In the previous example, we used a dataset where the outcome measure was *binary*, that is, there were only two possibilities: diabetes or no diabetes. But what if you have more than two outcome classes? Imagine a neurology classification task where the outcomes include 3 type of bleeds: epidural hematoma, subdural hematoma, and subarachnoid hematoma. This type of task then becomes a *multi-class* (here, a 3 class) classification. 

Multi-class classification can be done using a "one vs. rest" approach for Logistic Regression, but it becomes a bit more complicated.

Sequentally, each one of the three classes above is classified against the union of the other classes (i.e. epidural vs. {subdural examples $\cup$ subarachnoid examples}; this effectively transforms our multi-class classification task into *many* binary classification tasks. Then, many separate logistic regression models are trained on each of these "binary" classification tasks.

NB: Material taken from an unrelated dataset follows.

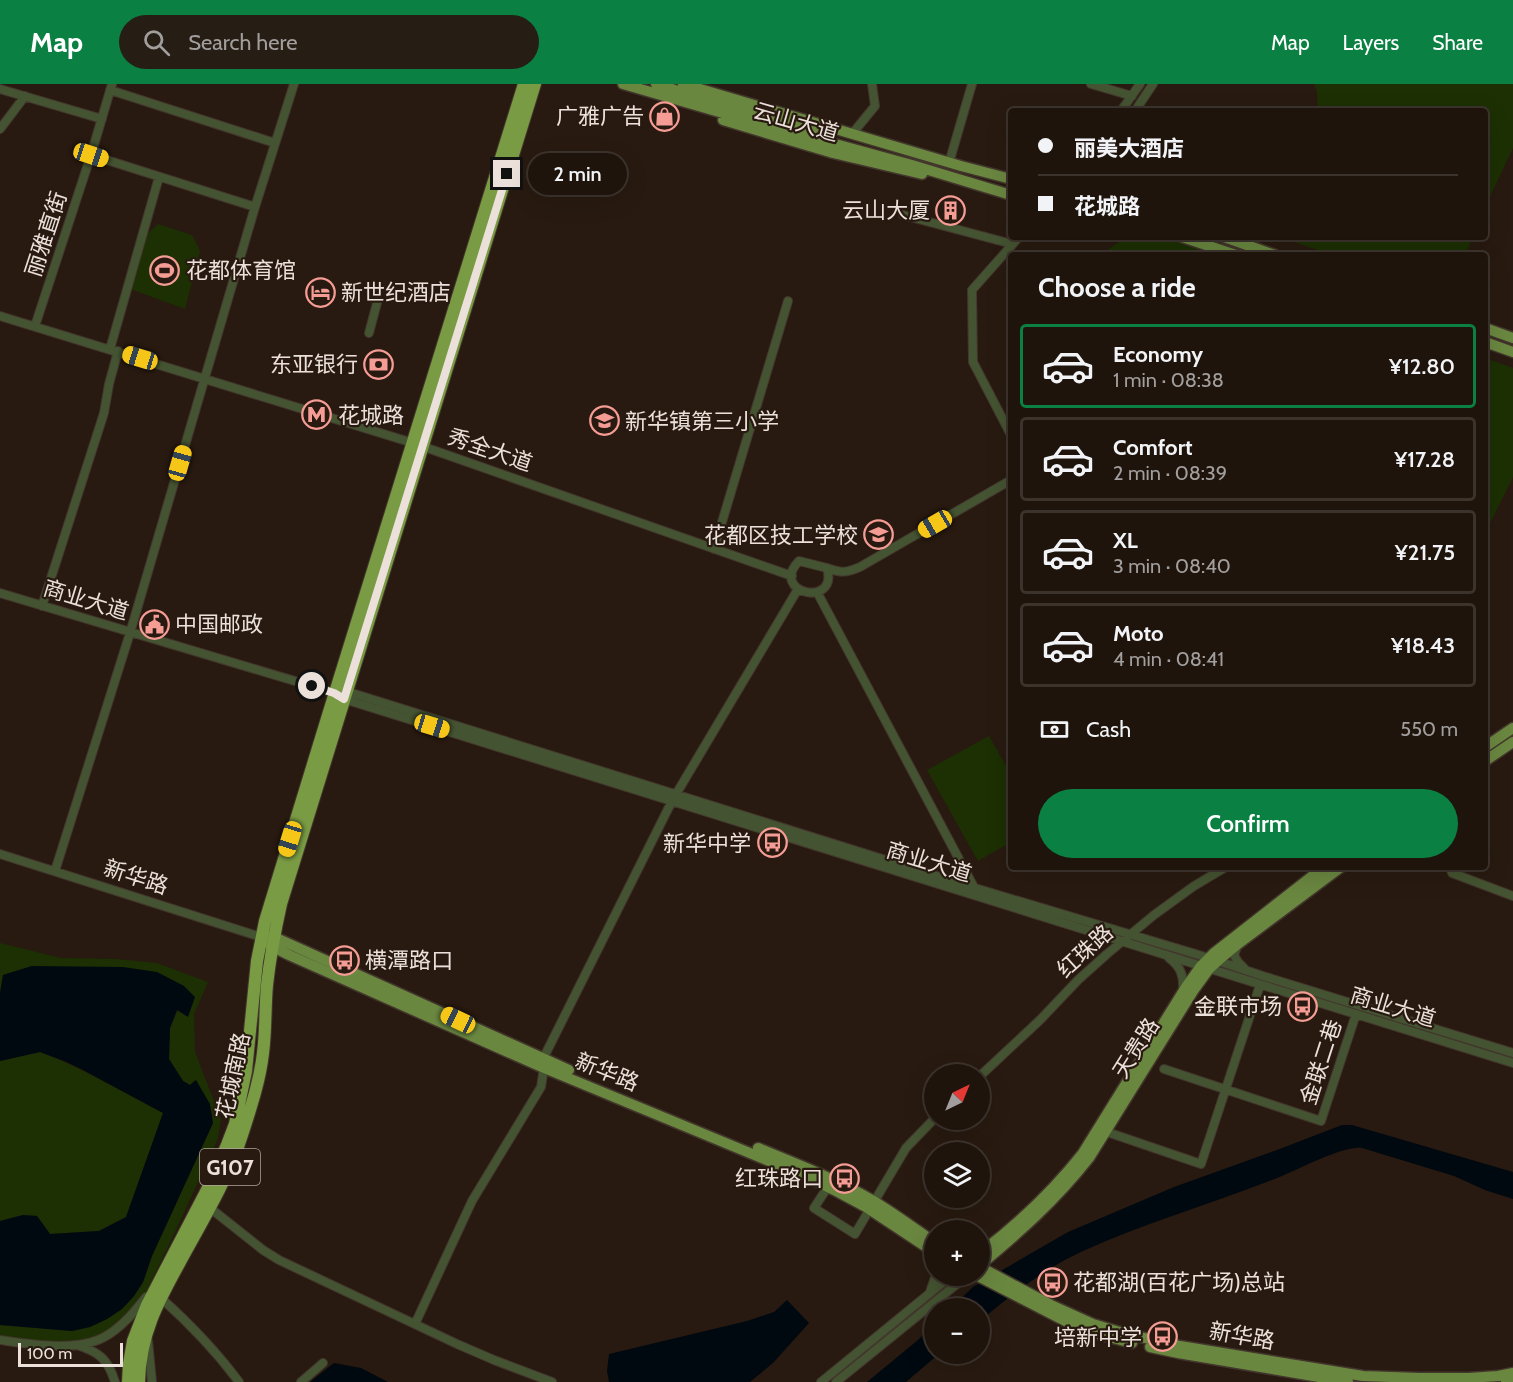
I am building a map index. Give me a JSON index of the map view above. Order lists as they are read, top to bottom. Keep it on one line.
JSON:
{"streets":{"highway":["花城南路","G107"],"main road":["云山大道","新华路","天贵路"],"street":["丽雅直街","秀全大道","商业大道","红珠路","金联二巷"]},"crossings":[["丽雅直街","秀全大道"],["秀全大道","G107"],["商业大道","红珠路"],["商业大道","天贵路"],["商业大道","金联二巷"],["商业大道","G107"],["新华路","花城南路"],["新华路","G107"],["花城南路","G107"]],"places":{"shop":["广雅广告"],"building":["云山大厦"],"sports":["花都体育馆"],"hotel":["新世纪酒店"],"bank":["东亚银行"],"metro station":["花城路"],"school or university":["新华镇第三小学","花都区技工学校"],"public building":["中国邮政"],"bus stop":["新华中学","横潭路口","金联市场","红珠路口","花都湖(百花广场)总站","培新中学"]},"scale_bar":"100 m","north":"top right","page":{"header":"Map","search":"Search here","nav":["Map","Layers","Share"],"banner":["丽美大酒店","花城路"],"bubble":"2 min","heading":"Choose a ride","list":[{"name":"Economy","note":"1 min · 08:38","value":"¥12.80"},{"name":"Comfort","note":"2 min · 08:39","value":"¥17.28"},{"name":"XL","note":"3 min · 08:40","value":"¥21.75"},{"name":"Moto","note":"4 min · 08:41","value":"¥18.43"}],"pay":["Cash","550 m"],"buttons":"Confirm","map_buttons":["+","−"],"scale":"100 m"}}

Alternately, you may choose to use other classification models like [*k nearest neighbors*](https://scikit-learn.org/stable/modules/neighbors.html#nearest-neighbors-classification), which inherently are suited to multi-class classification.

The implementation details are beyond the scope of this tutorial, but the scikit-learn documentation as well as Medium tutorials are a good next step.